- Passage
----------

• Ms/pf
  • 25 min

Programme Note

Commissioned by the 2011 Cambridge Summer Music Festival, premiered by Jennifer Johnston and Joseph Middleton on 20th July at Little St. Mary's Church, Cambridge.

The idea for One Life Stand originated from a discussion over lunch in Cambridge with my friend Jennifer Johnston. She was bemoaning the fact that, although she loved to sing Schumann’s Frauen-Liebe und Leben (Women’s Lives and Loves), and was always being asked to do so, she found Chamisso’s words rather outdated and suggested I write an updated version. I jumped at the chance, and by pudding we were already thinking about whose poetry I might set.

A few weeks later, during a meeting with Chris Gribble, (Chief Executive of Writers’ Centre Norwich) he told us that the crime writer and poet Sophie Hannah had recently moved to Cambridge and had many suitable poems. It wasn’t long before we all met up for lunch and began discussing the contenders for a series of poems that might portray a modern woman’s life and loves. To begin with I had a list of about twenty-five poems that I would have liked to set, taken from four of Sophie’s poetry collections (The Hero and the Girl Next Door (1995), Hotels like Houses (1996), First of the Last Chances (2003) and Pessimism for Beginners (2007: all published by Carcanet Press), but the finnal eight in my view come together to form a narrative that is clear yet open to interpretation, and contains the whole gamut of complex emotions (both serious and humorous) that made the poems such a dream to set to music.

----------

- Record list
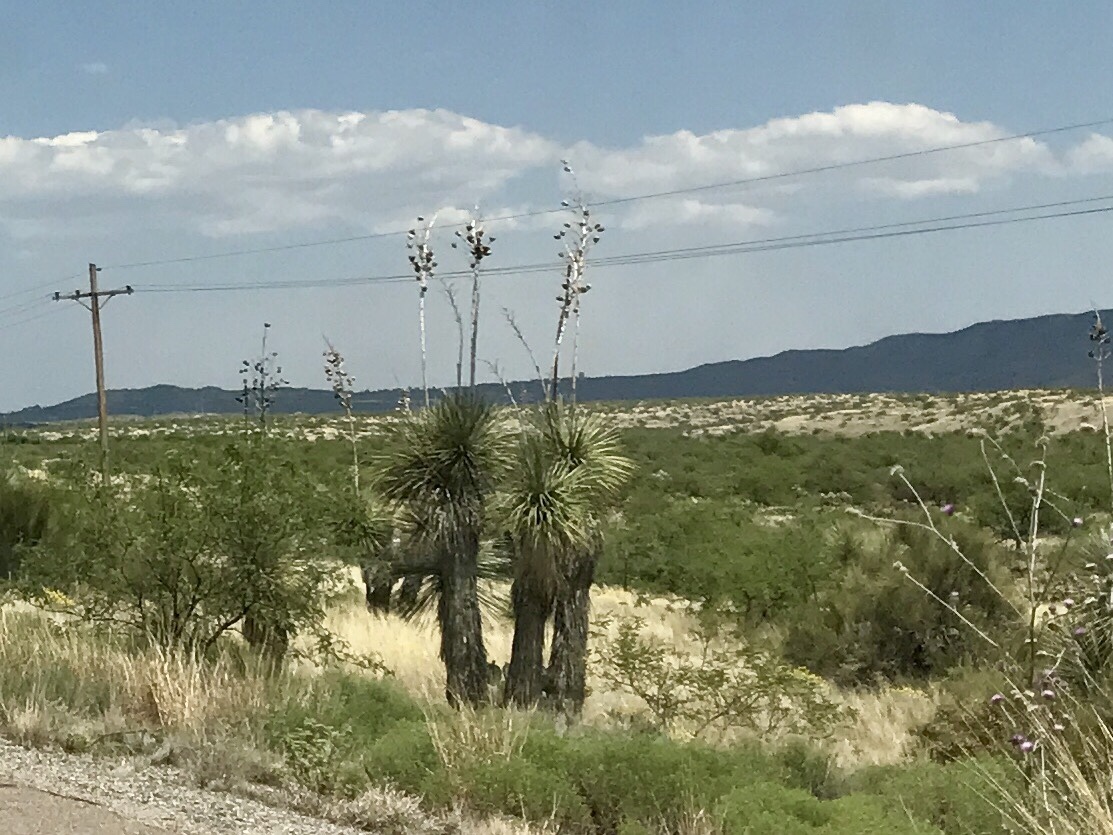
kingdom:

----------

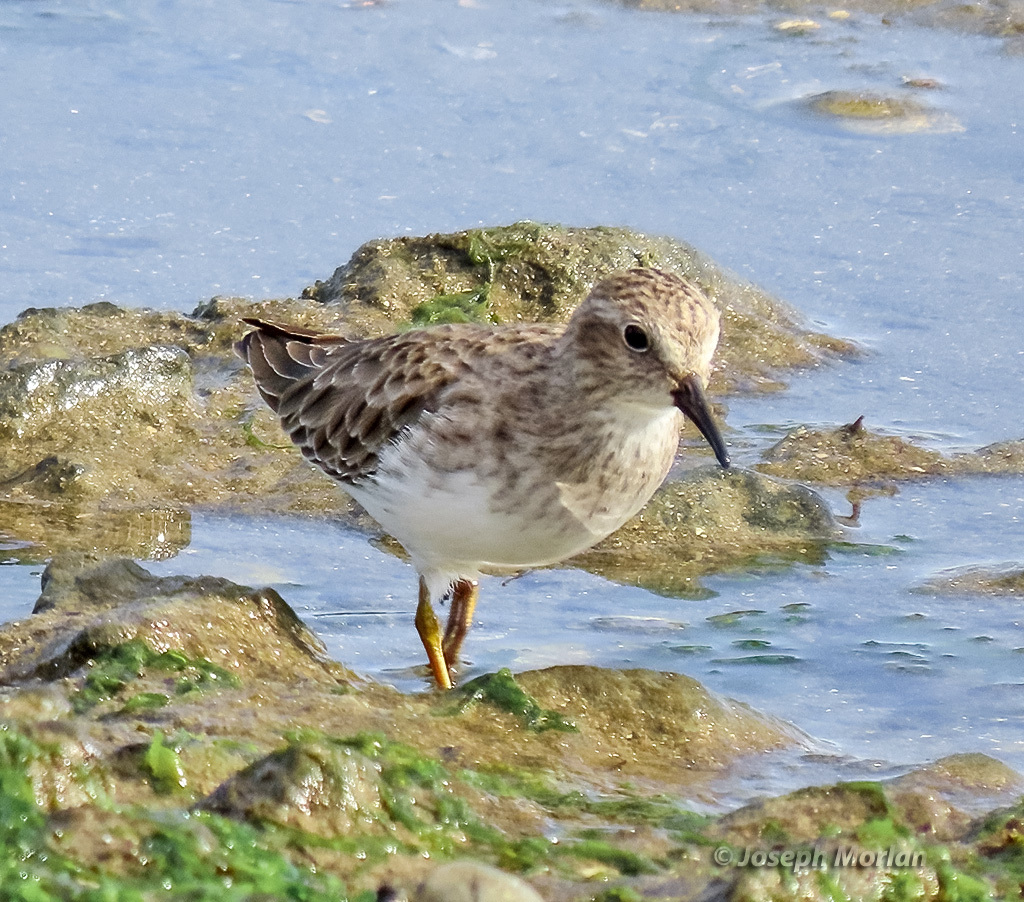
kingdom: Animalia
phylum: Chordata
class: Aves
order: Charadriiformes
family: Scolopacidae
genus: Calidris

----------

- Goal
From the programme note above, copy the passage from "Commissioned by the" up to and including "Mary's Church, Cambridge.".

- Solution to the problem
Commissioned by the 2011 Cambridge Summer Music Festival, premiered by Jennifer Johnston and Joseph Middleton on 20th July at Little St. Mary's Church, Cambridge.